● **What is required**: Extract from the data below each line that contains the word "maximum".

(Source data)
__________

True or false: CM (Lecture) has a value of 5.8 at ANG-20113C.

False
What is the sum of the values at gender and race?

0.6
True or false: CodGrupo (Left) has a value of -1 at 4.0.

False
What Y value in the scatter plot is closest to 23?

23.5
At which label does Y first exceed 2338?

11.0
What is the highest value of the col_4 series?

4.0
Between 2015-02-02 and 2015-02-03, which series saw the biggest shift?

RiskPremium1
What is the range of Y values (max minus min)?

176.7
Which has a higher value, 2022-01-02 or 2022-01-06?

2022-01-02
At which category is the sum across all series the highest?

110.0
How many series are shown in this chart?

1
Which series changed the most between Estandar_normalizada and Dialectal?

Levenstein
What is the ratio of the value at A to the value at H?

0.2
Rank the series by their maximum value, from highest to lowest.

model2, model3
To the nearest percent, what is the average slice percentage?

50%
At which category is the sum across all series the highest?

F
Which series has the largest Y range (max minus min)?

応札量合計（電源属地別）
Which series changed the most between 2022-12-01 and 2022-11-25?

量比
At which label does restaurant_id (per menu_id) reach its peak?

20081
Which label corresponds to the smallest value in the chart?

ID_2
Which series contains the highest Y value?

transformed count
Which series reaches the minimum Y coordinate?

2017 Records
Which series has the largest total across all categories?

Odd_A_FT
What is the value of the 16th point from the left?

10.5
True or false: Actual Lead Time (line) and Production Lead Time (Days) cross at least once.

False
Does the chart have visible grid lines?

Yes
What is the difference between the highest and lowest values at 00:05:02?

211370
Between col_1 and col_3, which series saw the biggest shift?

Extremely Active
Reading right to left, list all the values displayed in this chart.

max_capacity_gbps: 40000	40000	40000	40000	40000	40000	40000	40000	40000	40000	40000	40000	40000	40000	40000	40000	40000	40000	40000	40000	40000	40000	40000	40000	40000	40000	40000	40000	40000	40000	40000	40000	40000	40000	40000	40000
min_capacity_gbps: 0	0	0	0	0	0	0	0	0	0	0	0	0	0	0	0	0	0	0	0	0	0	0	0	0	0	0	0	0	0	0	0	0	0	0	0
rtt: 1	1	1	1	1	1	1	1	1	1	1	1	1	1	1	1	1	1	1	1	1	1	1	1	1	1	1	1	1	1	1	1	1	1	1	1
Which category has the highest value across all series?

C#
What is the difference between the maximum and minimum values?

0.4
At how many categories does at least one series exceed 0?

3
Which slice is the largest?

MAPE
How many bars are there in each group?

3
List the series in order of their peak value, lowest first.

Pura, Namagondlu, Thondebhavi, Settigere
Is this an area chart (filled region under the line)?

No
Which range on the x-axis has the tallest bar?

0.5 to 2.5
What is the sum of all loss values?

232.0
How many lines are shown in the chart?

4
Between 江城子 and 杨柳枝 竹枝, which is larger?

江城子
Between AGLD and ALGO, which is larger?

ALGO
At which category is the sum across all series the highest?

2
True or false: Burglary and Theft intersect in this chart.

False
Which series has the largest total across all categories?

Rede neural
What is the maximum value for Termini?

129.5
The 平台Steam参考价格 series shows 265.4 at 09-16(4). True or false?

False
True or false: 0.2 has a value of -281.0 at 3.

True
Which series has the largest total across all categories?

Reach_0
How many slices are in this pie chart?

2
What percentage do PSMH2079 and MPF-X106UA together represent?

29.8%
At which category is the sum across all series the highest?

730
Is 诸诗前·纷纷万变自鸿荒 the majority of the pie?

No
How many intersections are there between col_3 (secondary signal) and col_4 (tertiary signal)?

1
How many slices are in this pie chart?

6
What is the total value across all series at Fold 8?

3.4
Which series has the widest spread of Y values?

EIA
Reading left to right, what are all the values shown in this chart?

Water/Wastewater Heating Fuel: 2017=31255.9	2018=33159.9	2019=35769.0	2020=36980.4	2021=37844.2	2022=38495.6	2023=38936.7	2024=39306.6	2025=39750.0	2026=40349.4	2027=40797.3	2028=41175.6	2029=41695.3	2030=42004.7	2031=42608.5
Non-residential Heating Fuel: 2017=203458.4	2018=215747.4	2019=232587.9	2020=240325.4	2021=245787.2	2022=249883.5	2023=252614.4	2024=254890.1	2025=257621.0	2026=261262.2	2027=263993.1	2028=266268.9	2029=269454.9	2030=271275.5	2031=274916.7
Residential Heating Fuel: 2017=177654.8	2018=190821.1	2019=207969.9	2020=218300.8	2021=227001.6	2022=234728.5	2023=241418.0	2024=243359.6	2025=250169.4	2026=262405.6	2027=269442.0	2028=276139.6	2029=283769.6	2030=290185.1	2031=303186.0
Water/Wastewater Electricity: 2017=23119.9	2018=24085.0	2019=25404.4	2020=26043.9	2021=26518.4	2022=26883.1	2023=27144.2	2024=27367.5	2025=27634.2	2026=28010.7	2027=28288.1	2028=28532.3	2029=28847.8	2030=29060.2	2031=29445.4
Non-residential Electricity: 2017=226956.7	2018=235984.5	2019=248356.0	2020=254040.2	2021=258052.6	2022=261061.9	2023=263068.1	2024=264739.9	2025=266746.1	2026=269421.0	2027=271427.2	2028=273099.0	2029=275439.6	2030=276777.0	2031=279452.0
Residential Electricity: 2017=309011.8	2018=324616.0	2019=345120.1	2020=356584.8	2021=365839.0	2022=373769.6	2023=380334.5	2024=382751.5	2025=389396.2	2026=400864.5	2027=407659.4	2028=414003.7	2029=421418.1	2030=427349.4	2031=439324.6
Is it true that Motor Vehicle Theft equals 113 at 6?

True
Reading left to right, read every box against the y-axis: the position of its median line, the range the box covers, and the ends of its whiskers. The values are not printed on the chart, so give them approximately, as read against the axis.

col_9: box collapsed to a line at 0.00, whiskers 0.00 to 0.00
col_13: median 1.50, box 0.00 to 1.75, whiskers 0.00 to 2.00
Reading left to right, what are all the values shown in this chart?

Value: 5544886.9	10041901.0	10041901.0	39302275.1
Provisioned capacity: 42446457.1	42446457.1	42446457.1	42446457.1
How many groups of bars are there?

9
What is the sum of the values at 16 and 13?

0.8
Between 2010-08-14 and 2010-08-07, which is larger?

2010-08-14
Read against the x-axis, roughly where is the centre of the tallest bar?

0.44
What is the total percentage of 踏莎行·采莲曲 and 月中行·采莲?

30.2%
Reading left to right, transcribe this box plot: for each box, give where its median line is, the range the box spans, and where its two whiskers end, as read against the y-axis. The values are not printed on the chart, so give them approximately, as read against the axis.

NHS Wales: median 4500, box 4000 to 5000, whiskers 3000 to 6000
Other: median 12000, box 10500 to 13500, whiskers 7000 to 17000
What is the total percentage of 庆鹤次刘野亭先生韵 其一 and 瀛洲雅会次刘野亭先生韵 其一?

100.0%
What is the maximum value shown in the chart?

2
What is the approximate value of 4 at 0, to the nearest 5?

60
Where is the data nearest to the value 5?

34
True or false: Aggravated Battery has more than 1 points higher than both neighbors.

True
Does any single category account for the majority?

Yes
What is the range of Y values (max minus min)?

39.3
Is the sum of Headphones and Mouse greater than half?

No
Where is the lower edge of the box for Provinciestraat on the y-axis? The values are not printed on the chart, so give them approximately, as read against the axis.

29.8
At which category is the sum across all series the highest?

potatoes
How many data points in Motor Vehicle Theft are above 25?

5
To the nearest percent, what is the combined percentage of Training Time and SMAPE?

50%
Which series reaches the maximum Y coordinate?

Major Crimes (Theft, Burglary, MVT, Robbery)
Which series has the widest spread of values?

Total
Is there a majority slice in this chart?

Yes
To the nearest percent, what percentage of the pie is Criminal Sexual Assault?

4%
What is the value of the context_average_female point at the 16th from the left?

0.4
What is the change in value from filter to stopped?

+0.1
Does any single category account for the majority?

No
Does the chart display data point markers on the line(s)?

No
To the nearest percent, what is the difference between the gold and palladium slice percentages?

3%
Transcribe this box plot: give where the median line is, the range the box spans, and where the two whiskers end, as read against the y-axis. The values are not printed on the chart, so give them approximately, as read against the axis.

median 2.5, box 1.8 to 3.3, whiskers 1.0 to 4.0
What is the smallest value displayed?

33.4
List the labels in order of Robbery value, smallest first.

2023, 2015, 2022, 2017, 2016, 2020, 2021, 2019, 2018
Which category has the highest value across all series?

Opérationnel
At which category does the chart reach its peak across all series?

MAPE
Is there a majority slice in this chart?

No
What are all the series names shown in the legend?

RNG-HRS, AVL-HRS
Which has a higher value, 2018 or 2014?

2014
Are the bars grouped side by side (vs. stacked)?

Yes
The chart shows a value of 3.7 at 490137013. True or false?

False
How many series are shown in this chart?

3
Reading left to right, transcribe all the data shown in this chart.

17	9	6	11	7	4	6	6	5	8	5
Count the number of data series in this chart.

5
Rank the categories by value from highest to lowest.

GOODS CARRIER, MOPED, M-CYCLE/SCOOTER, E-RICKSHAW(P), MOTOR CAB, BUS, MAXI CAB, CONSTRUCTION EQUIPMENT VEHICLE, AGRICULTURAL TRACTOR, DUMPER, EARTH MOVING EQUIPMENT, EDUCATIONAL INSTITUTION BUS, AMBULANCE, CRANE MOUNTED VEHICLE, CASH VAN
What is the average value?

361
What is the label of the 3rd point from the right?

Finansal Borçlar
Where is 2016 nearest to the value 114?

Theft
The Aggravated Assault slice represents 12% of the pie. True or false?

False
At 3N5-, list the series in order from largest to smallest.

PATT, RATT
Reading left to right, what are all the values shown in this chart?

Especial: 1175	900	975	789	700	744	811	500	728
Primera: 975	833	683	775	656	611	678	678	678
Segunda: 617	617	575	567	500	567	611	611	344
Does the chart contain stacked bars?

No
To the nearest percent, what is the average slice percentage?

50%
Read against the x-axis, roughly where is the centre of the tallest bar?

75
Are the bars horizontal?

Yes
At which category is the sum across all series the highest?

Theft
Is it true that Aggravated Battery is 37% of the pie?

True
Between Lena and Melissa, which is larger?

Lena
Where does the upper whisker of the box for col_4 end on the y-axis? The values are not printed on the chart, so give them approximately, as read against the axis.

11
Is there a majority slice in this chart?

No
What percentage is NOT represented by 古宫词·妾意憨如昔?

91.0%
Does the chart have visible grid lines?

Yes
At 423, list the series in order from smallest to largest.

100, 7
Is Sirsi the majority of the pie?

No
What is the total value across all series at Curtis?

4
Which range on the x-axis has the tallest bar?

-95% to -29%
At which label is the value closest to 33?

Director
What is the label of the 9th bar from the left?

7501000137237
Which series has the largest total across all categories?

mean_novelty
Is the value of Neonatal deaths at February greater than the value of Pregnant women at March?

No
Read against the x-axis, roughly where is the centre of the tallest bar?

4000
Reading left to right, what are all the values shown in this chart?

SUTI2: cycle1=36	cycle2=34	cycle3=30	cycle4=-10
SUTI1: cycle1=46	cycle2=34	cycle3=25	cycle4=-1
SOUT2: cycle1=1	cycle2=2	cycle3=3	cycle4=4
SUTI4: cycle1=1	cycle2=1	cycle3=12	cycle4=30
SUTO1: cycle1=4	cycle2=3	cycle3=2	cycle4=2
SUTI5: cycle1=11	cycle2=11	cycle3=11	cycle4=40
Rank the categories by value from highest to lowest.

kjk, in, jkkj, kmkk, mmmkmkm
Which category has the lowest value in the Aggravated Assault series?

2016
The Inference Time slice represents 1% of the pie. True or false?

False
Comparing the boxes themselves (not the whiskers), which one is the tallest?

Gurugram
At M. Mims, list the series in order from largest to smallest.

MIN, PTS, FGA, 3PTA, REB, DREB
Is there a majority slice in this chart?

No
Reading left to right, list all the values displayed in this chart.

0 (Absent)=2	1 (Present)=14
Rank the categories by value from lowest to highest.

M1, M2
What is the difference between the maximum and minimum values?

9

__________

● **Result of the task**:
Rank the series by their maximum value, from highest to lowest.
What is the difference between the maximum and minimum values?
What is the maximum value for Termini?
What is the maximum value shown in the chart?
Which series reaches the maximum Y coordinate?
What is the difference between the maximum and minimum values?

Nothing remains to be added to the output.